#### Direction
Reproduce every one of the lines below verbatim, leaving the pictures out of your reply.

= = = = = = =

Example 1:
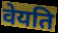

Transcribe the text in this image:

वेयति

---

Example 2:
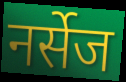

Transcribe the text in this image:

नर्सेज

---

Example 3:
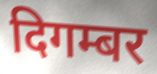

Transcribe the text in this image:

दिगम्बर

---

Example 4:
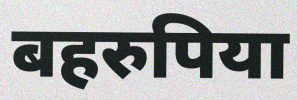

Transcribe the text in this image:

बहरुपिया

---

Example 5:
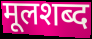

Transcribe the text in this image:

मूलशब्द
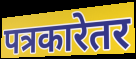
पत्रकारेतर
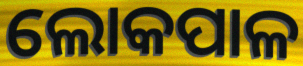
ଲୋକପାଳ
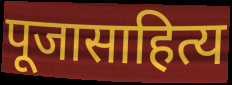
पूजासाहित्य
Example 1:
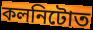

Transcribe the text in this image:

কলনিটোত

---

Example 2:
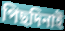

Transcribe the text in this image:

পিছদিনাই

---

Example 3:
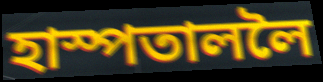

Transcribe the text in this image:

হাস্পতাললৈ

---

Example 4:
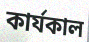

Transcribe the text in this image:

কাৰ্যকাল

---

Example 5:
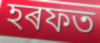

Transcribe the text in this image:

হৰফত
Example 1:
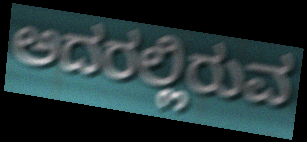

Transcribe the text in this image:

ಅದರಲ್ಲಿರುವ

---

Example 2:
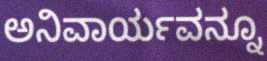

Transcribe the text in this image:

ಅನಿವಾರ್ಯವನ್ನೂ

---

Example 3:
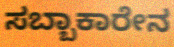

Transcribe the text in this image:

= = = = = = =

#### Exercise response
Example 1:

Transcribe the text in this image:

वेयति

---

Example 2:

Transcribe the text in this image:

नर्सेज

---

Example 3:

Transcribe the text in this image:

दिगम्बर

---

Example 4:

Transcribe the text in this image:

बहरुपिया

---

Example 5:

Transcribe the text in this image:

मूलशब्द
पत्रकारेतर
ଲୋକପାଳ
पूजासाहित्य
Example 1:

Transcribe the text in this image:

কলনিটোত

---

Example 2:

Transcribe the text in this image:

পিছদিনাই

---

Example 3:

Transcribe the text in this image:

হাস্পতাললৈ

---

Example 4:

Transcribe the text in this image:

কাৰ্যকাল

---

Example 5:

Transcribe the text in this image:

হৰফত
Example 1:

Transcribe the text in this image:

ಅದರಲ್ಲಿರುವ

---

Example 2:

Transcribe the text in this image:

ಅನಿವಾರ್ಯವನ್ನೂ

---

Example 3:

Transcribe the text in this image:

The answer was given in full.